Having two (or extra) VRRP masters on the identical phase can’t be good. If nothing else, you would possibly get duplicate MAC tackle or flapping MAC tackle messages on adjoining L2 switches, so it was time to determine what was occurring. I used tcpdump to see the VRRP packets and observed the dangerous vrrp cksum
prognosis for the VRRP packets despatched by Cisco IOS:
VRRPv3 packet despatched by EOS appears OK; the one from Cisco IOS has a checksum error
07:56:11.666890 00:00:5e:00:01:d9 (oui IANA) > 01:00:5e:00:00:12 (oui Unknown), ethertype IPv4 (0x0800), size 46: (tos 0xc0, ttl 255, id 1, offset 0, flags [none], proto VRRP (112), size 32)
172.16.0.1 > vrrp.mcast.internet: VRRPv3, Commercial, vrid 217, prio 30, intvl 100cs, size 12, addrs: 172.16.0.42
07:56:11.743555 00:00:5e:00:01:d9 (oui IANA) > 01:00:5e:00:00:12 (oui Unknown), ethertype IPv4 (0x0800), size 60: (tos 0xc0, ttl 255, id 0, offset 0, flags [none], proto VRRP (112), size 32)
172.16.0.2 > vrrp.mcast.internet: VRRPv3, Commercial, vrid 217, prio 20, intvl 100cs, size 12, (dangerous vrrp cksum d87), addrs: 172.16.0.42
Likewise, Cisco IOS complained that the packets generated by Arista EOS comprise invalid checksum:
r2#debug vrrp packet
vrrp packet debugging enabled
r2#
*Jan 22 08:57:27.239: VRRPv4 Ethernet0/1 [217] vrrpv3 chksum D87
*Jan 22 08:57:27.239: VRRPv4 Ethernet0/1 [217] Ship V3 Commercial, Kind: 1, Group Id: 217, Precedence: 20, Advert interval: 100 csec, Depend: 1
*Jan 22 08:57:27.806: VRRP Ethernet0/1 Processing Packet:Invalid checksum Calculated chksum is nonzero (8CA0), Packet chksum is (76E6)

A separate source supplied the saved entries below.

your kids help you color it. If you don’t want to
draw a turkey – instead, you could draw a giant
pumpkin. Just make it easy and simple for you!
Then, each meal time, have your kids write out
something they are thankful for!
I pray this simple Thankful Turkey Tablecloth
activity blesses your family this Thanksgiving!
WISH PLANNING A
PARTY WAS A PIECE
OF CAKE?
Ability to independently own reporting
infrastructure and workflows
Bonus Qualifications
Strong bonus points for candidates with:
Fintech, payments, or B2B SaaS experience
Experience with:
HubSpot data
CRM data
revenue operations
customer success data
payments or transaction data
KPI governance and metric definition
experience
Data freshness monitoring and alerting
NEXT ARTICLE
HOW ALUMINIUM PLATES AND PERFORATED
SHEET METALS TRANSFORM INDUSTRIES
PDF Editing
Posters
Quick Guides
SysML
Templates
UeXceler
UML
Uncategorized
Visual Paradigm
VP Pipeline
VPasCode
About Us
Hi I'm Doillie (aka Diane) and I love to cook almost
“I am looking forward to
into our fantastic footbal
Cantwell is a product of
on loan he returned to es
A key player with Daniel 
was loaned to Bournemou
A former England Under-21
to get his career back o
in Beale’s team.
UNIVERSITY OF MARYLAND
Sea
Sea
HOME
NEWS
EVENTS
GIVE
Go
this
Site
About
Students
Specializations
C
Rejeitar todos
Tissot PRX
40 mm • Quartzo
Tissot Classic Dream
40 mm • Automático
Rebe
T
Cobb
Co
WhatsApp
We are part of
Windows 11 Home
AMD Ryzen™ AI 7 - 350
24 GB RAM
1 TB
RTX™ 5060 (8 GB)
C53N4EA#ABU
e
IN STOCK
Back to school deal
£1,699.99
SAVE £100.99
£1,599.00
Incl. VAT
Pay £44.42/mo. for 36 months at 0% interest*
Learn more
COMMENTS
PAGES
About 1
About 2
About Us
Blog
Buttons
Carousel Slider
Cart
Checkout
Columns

At that second, I made a decision it was excessive time for an additional journey into the RFC land. VRRPv3 is outlined in RFC 5798, which is obsoleted by RFC 9568 from April 2024. The latter RFC incorporates an fascinating change from the RFC 5798:
The checksum calculation in Part 5.2.8 has been clarified to specify exactly what’s included and that it doesn’t embrace the pseudo-header for IPv4.
That part is much more fascinating:
- For IPv4 messages, the checksum consists of solely the VRRP message.
- For IPv6, the checksum consists of the pseudo-header.
To recap:
- The wording in RFC 5798 was obscure, referring to pseudo-header being included within the checksum calculation.
- There is no such thing as a pseudo-header in IPv4.
- VRRPv3 implementations assumed both (A) ignore that wording as there is no such thing as a pseudo-header in IPv4 or (B) create pseudo-header for IPv4 out of skinny air (OK, utilizing the foundations from IPv6 RFC).
- Arista EOS and FRR appear to be the implementations utilizing the let’s pretend the pseudo-header method, whereas most others adopted the there is no such thing as a pseudo-header in IPv4 mentality.
- Most VRRP implementations ignore packets with incorrect checksum, probably leading to two VRRP masters on the identical phase in multi-platform deployments.
- RFC 5798 was revealed in 2010, and the primary implementations appeared within the early 2010s, but some distributors or open-source initiatives appear to have skipped the interoperability assessments with different platforms.
- The early implementations used the identical there is no such thing as a pseudo-header in IPv4 method, leaving one to marvel how we arrived on the two interpretations of the RFC (and the way the minority interpretation made it into tcpdump).
Lastly:
- Dell OS10 takes a very artistic method: it switches to the checksum calculation utilized by the opposite VRRP machine.
Happily, you may make Arista EOS RFC 9568-compliant with the vrrp ipv4 checksum pseudo-header exclude configuration command, and FRR has no vrrp checksum-with-ipv4-pseudoheader command since late 2022.
Nonetheless, as is usually the case, downstream distros can take a very long time to select up the adjustments. Cumulus Linux launch 5.10 nonetheless makes use of an older FRR model, and the present (as of January 2025) VyOS Vagrant field (v20240817.00.20) has no nerd knob to configure the underlying FRR VRRP course of.